Here’s a toughie. Assume you support free-markets. That means you probably oppose government limits on what foods people can buy, such as New York Mayor Bloomberg’s so-called Big Gulp ban. A major reason for opposing such bans is that the government isn’t really capable of deciding what is healthy or unhealthy. If we ban sugary drinks, shouldn’t we also ban cholesterol-filled red meat? Vegan diets don’t have enough vitamin B-12, so maybe we should ban tofu. On the other hand, maybe Coca-Cola can escape the ban if it adds B-12 to its drinks.

The point is that free-market advocates oppose government control of what people eat because what gets labeled “healthy” or “unhealthy” will depend more on political power, fads, and urban folklore than on science and reason. Moreover, just as it is hard to end the corn ethanol program, once government labels something healthy or unhealthy, it will become very hard to change that label even if research proves it wrong.

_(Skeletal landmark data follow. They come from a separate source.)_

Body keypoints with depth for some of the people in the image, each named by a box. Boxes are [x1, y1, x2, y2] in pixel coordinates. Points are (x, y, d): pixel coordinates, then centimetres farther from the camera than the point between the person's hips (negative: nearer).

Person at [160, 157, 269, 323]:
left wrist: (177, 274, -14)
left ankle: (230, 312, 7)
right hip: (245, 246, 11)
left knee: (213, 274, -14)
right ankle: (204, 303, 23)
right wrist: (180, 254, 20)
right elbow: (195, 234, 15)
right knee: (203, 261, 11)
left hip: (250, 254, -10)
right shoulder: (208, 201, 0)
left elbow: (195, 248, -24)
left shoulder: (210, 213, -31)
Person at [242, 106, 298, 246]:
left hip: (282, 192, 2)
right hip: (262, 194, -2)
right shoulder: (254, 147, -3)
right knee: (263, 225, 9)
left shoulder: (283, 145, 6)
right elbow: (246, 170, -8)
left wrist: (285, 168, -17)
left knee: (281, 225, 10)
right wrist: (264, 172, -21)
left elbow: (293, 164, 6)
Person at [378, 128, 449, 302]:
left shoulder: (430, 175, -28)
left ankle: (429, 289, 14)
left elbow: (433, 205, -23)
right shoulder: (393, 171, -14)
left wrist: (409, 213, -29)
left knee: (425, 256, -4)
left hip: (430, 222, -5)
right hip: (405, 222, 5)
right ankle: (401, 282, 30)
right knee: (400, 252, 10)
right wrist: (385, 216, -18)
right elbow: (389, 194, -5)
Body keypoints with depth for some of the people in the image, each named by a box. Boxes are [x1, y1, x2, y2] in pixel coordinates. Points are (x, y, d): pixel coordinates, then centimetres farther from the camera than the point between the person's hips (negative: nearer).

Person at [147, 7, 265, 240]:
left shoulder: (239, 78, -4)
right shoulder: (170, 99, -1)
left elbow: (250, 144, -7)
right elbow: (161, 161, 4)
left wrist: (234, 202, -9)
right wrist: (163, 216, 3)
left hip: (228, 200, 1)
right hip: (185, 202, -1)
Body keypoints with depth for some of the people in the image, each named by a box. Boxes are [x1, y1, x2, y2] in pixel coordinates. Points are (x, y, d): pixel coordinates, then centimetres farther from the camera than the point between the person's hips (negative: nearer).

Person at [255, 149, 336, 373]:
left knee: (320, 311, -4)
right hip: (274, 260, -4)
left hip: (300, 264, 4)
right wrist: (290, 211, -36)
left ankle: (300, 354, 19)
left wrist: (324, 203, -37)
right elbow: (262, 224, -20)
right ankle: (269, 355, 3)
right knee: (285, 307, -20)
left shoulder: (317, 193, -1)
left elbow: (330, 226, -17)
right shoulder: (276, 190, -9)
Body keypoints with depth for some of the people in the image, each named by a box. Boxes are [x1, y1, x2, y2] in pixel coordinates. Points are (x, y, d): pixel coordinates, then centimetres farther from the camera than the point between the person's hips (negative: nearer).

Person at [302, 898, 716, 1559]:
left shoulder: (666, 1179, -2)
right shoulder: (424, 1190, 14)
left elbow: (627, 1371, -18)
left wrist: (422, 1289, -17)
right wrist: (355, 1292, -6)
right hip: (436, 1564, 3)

On the other hand, the federal government gives out $75 billion a year in food stamps (technically the “Supplemental Nutrition Assistance Program” or SNAP). The National Center for Public Policy Research considers itself a free-market advocate, yet it argues that food stamps should be dedicated only to healthy foods–and that the corporations that sell unhealthy foods shouldn’t lobby to keep their products in the program.